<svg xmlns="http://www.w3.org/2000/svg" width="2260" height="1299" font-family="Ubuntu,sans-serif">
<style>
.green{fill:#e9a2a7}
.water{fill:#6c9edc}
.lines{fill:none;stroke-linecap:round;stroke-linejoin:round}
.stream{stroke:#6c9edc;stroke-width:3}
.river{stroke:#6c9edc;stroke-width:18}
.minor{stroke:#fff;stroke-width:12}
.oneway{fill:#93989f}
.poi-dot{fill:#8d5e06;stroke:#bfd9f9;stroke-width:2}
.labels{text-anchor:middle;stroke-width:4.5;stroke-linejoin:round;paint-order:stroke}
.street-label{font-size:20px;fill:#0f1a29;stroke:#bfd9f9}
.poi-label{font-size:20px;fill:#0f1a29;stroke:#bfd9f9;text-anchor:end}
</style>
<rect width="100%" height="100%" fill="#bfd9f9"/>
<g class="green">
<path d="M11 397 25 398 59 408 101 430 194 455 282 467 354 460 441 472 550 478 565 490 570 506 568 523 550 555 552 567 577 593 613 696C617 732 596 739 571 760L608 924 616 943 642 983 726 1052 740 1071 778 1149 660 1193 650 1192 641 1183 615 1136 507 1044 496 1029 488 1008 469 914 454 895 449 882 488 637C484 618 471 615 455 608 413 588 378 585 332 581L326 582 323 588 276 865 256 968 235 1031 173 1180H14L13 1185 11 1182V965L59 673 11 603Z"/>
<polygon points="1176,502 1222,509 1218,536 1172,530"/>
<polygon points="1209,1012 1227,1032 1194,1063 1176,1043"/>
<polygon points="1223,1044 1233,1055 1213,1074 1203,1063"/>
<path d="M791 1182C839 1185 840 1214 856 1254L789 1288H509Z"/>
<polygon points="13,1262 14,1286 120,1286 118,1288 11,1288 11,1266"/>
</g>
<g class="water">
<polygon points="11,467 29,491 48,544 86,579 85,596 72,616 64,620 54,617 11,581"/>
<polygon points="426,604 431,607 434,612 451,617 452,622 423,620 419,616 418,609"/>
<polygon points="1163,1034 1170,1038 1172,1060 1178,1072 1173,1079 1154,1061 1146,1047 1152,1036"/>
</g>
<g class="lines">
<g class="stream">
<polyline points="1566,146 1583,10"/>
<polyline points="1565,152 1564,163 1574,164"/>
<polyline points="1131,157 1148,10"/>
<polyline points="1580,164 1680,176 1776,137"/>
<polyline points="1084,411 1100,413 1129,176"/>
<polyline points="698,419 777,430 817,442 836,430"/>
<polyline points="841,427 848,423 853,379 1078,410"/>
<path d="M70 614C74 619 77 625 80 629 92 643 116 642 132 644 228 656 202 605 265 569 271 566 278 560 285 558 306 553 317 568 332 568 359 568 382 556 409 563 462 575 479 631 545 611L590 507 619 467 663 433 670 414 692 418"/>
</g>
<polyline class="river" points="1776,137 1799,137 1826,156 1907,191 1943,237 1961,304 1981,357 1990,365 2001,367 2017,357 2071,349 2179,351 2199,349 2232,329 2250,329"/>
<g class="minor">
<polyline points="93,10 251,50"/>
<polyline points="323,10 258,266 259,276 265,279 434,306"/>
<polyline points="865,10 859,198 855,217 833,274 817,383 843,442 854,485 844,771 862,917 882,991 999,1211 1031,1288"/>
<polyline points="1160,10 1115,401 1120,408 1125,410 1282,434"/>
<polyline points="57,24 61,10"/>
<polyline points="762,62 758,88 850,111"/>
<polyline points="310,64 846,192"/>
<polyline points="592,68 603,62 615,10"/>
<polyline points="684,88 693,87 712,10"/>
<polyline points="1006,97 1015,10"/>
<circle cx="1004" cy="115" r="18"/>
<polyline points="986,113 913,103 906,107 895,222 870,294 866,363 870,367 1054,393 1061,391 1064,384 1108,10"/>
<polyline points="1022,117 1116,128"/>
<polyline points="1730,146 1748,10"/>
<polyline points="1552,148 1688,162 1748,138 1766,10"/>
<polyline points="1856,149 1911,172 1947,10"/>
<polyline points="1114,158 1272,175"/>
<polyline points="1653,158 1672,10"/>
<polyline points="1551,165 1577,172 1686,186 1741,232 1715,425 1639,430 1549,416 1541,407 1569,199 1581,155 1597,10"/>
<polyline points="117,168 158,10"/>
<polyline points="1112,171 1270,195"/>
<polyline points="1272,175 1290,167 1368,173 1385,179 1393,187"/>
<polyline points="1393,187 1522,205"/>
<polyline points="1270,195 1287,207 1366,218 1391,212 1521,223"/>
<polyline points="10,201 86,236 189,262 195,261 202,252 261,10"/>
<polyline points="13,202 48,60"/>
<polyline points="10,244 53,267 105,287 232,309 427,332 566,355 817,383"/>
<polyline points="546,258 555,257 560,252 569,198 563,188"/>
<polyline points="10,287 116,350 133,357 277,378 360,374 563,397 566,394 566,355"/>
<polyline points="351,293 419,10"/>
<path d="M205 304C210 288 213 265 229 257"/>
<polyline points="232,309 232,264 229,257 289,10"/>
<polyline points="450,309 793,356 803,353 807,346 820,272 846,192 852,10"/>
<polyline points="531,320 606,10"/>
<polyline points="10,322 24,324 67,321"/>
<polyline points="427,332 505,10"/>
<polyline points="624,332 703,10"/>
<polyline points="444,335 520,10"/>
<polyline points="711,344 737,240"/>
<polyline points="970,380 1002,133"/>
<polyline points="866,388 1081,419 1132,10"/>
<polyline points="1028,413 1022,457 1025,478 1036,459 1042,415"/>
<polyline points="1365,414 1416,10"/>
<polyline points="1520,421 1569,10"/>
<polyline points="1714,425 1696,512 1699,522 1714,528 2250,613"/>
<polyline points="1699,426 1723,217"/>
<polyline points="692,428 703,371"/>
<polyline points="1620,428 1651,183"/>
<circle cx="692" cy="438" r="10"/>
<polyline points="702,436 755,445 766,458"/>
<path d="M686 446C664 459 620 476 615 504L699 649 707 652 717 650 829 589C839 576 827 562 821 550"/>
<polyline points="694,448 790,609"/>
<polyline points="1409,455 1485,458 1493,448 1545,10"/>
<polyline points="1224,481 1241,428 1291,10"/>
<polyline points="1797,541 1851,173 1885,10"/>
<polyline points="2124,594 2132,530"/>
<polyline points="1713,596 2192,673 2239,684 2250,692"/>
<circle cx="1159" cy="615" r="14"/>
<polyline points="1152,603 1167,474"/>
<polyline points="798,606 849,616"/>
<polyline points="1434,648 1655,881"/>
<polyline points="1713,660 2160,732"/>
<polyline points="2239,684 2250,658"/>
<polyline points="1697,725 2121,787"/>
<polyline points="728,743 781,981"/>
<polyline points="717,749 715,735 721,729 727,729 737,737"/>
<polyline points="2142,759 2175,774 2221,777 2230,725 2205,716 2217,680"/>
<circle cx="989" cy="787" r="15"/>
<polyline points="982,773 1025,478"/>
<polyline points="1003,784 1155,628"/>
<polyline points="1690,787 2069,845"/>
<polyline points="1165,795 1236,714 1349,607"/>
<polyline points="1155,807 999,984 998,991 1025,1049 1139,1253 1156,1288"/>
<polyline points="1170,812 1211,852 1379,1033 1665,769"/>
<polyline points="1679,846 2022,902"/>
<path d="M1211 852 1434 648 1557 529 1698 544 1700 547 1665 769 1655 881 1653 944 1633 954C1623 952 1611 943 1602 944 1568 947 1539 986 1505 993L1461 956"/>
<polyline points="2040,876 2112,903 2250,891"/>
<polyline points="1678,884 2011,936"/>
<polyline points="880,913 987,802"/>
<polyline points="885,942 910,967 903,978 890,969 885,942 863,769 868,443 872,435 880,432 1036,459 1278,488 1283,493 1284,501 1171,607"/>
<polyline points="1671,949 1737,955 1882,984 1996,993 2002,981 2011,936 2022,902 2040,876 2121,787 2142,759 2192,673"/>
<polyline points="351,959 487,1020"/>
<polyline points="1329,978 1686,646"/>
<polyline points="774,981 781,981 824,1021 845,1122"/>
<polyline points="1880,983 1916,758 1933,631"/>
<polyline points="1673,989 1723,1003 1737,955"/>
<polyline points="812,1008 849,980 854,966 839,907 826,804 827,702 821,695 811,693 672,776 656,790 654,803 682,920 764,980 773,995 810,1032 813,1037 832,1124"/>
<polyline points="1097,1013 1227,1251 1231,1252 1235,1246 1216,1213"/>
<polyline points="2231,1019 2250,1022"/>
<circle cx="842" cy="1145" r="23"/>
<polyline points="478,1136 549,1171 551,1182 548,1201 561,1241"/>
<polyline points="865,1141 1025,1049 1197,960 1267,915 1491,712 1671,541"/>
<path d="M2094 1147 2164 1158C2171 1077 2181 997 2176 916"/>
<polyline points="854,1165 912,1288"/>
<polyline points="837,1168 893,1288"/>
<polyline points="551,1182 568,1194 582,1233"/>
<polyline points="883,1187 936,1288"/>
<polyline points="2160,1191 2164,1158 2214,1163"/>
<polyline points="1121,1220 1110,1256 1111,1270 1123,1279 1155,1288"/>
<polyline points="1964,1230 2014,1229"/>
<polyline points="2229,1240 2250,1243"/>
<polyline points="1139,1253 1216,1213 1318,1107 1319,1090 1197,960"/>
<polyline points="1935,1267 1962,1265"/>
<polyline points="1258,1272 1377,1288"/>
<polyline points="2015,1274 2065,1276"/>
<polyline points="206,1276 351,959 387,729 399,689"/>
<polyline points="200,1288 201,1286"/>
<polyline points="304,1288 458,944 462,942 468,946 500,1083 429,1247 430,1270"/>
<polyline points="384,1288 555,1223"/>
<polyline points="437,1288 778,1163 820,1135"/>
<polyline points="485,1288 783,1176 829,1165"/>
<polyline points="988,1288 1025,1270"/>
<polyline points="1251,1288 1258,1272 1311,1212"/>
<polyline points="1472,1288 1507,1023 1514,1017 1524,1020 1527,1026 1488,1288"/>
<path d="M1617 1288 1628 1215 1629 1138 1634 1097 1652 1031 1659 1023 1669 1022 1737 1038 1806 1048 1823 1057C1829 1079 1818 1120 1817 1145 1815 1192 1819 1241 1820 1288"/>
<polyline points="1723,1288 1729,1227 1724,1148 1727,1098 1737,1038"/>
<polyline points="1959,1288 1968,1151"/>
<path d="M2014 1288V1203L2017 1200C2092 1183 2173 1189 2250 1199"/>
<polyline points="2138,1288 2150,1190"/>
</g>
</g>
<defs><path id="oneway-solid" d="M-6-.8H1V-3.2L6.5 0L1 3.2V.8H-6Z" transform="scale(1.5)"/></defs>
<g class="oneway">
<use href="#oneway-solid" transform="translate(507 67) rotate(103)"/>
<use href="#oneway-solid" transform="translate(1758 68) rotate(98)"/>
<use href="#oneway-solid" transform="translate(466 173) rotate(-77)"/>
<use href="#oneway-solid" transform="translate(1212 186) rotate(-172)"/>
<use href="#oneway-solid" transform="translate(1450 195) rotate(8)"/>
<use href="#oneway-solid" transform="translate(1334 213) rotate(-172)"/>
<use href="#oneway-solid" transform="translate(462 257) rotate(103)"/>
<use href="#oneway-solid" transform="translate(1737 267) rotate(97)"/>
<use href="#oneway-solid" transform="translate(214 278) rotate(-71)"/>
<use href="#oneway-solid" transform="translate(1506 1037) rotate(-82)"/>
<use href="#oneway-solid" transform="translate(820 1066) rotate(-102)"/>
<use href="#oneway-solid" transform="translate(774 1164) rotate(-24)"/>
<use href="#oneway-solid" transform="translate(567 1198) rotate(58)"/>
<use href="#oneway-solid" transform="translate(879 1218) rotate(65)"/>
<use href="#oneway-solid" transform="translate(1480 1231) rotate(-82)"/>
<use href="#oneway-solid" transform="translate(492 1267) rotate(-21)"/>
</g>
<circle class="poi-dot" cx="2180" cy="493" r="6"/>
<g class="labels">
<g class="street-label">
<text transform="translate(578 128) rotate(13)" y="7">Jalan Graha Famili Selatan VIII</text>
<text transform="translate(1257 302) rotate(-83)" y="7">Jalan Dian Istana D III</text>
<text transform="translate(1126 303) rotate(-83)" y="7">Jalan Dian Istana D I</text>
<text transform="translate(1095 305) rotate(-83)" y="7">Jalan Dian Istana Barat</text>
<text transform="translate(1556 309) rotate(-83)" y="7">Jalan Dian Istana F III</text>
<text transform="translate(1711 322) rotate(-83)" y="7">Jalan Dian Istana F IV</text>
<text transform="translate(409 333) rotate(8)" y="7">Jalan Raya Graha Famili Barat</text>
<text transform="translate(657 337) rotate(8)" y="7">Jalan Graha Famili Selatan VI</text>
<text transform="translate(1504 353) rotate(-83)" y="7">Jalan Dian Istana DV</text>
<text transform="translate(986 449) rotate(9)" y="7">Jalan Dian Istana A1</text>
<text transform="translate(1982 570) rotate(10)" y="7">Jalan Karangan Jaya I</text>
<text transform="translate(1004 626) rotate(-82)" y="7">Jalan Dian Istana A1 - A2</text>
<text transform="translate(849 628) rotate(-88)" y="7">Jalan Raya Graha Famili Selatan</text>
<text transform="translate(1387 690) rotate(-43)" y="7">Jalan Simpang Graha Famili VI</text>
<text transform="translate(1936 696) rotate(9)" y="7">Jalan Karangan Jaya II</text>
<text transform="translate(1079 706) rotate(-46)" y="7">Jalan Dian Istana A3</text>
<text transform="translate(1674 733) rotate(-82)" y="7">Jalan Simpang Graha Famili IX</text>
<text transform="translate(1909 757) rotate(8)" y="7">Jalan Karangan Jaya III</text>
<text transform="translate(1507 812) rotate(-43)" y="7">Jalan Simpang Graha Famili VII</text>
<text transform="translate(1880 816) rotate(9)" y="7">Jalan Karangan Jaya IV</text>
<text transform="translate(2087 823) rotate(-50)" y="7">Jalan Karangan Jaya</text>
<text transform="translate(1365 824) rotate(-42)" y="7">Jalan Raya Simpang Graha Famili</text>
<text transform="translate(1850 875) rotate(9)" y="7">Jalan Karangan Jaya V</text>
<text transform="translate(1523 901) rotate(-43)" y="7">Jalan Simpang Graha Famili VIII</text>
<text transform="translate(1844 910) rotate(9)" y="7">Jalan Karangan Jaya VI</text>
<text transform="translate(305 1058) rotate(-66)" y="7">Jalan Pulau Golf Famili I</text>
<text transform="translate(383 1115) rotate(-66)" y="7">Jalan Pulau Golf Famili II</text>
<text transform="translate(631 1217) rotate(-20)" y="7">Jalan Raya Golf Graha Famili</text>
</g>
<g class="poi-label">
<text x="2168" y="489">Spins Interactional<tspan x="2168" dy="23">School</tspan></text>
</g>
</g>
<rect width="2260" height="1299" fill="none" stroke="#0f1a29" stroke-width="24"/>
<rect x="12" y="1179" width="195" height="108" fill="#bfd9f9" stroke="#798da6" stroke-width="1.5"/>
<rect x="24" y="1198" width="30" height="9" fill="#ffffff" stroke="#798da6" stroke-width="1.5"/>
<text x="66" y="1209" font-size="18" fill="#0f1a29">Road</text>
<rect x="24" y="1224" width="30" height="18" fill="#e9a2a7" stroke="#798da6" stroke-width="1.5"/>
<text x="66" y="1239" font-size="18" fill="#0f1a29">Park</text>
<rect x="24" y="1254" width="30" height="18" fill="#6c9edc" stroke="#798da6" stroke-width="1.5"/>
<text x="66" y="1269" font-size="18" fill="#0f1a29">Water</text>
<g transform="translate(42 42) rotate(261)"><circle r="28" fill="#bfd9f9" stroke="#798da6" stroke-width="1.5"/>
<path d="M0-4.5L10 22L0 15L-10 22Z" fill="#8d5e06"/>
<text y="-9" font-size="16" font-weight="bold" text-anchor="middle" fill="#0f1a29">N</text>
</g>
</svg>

....

Task requirements → Return, from the data, each line where the string "lines" occurs.

Answer space →
.lines{fill:none;stroke-linecap:round;stroke-linejoin:round}
<g class="lines">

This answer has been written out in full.